◆ The problem: From the entries below, please gather each line containing the string "Courtyard".

◆ Provided records:

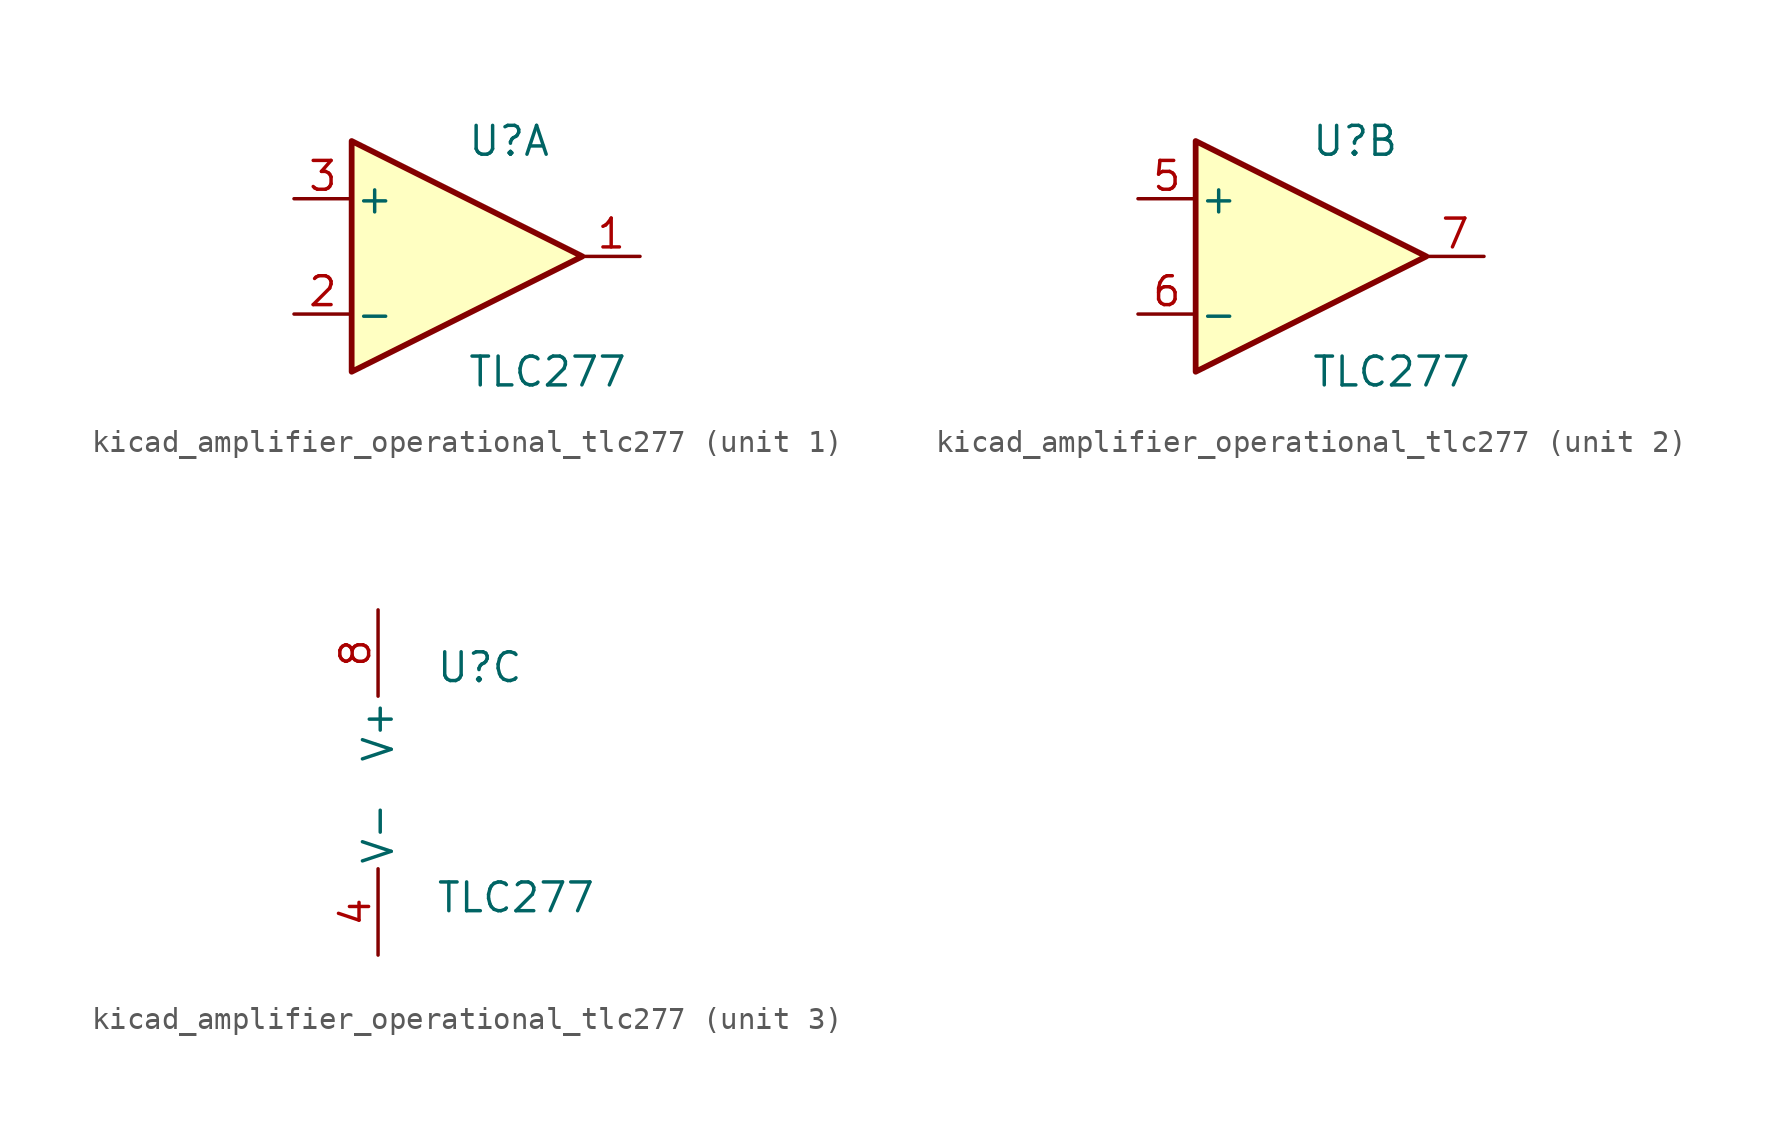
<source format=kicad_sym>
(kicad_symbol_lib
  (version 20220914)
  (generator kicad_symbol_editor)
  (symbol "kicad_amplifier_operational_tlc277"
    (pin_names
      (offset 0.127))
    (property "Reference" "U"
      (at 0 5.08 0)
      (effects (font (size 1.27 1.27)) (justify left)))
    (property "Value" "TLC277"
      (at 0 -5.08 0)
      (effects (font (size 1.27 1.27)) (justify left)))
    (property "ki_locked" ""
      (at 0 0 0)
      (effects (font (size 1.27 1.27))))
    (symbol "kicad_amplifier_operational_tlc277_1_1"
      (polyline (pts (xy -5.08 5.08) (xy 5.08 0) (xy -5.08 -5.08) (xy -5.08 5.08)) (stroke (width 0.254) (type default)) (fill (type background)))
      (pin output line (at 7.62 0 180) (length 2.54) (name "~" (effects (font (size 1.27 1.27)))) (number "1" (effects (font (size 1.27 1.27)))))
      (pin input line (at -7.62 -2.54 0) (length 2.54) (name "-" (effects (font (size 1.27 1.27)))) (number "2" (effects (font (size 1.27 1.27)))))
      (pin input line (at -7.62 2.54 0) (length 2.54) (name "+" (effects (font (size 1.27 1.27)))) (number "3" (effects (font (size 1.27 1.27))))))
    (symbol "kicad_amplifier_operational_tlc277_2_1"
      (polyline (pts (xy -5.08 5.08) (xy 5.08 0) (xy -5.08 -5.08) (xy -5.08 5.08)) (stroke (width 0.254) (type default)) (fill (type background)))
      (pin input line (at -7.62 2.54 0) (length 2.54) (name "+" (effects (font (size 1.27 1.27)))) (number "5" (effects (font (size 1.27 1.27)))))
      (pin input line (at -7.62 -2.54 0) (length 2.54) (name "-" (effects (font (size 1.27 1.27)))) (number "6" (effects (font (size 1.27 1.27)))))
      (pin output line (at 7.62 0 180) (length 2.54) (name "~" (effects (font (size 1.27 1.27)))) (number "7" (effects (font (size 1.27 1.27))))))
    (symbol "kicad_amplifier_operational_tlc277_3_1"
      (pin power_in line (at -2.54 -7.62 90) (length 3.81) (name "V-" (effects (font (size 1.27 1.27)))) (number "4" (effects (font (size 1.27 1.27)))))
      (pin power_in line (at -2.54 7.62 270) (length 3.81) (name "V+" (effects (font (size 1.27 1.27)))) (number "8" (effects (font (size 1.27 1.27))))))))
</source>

==

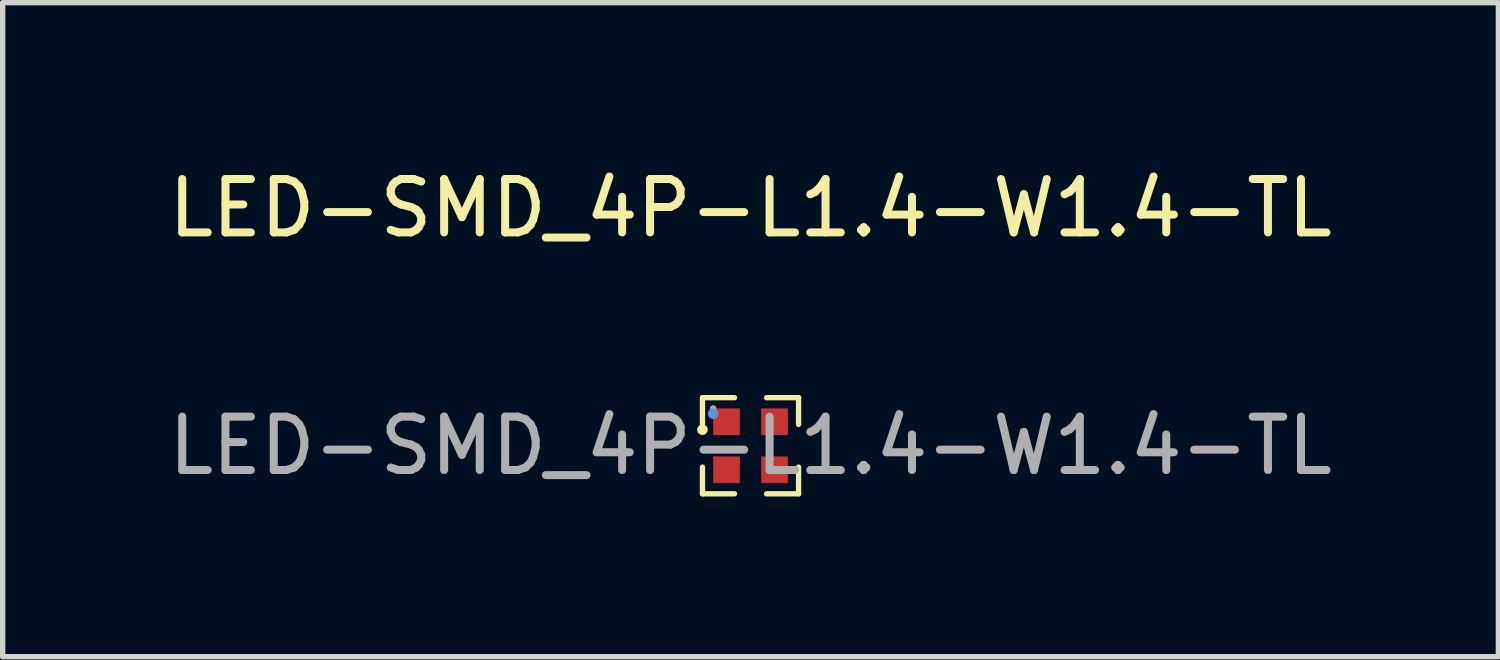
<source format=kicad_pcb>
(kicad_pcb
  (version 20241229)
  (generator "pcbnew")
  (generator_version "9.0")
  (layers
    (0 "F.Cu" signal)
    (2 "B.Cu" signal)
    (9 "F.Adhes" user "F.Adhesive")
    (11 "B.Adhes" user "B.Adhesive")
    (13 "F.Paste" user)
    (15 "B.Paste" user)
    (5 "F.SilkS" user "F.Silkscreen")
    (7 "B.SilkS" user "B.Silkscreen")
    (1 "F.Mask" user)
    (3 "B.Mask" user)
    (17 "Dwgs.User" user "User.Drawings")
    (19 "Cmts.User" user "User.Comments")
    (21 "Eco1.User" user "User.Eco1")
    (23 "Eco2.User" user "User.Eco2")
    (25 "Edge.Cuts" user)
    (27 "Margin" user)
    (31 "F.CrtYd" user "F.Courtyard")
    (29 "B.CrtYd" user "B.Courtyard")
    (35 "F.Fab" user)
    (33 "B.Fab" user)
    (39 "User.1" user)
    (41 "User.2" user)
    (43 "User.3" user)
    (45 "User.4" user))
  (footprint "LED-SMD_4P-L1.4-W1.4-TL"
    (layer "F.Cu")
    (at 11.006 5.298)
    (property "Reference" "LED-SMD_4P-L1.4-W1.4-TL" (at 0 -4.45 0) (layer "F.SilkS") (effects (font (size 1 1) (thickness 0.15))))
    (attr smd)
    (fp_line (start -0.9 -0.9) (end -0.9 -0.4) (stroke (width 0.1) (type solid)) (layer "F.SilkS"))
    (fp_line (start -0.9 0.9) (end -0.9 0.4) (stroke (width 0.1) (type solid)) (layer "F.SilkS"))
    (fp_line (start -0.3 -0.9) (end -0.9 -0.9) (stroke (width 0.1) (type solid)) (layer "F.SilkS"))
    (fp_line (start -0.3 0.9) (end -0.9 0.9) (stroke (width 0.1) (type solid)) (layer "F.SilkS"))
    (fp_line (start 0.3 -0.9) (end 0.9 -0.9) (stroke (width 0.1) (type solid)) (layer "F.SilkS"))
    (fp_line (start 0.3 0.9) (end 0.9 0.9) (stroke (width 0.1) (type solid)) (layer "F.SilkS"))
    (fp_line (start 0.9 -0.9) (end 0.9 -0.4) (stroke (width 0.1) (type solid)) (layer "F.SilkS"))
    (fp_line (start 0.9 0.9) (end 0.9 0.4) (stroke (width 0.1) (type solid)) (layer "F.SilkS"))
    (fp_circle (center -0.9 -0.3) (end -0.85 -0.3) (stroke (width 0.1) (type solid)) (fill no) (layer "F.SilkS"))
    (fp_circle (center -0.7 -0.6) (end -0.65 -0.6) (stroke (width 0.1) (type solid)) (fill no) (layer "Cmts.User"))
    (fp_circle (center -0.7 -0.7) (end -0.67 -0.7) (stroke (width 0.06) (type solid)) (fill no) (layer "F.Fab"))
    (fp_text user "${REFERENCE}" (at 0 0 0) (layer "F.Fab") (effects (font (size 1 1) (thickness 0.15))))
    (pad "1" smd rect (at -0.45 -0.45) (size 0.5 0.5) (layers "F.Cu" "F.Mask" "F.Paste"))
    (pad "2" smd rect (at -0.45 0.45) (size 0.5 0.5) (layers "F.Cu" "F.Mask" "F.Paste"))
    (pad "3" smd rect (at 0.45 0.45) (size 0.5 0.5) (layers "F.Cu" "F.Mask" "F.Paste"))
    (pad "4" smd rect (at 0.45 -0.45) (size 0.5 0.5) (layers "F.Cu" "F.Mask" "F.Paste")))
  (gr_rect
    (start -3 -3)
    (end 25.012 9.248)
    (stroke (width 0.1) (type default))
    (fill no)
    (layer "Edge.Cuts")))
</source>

◆ Answer:
    (31 "F.CrtYd" user "F.Courtyard")
    (29 "B.CrtYd" user "B.Courtyard")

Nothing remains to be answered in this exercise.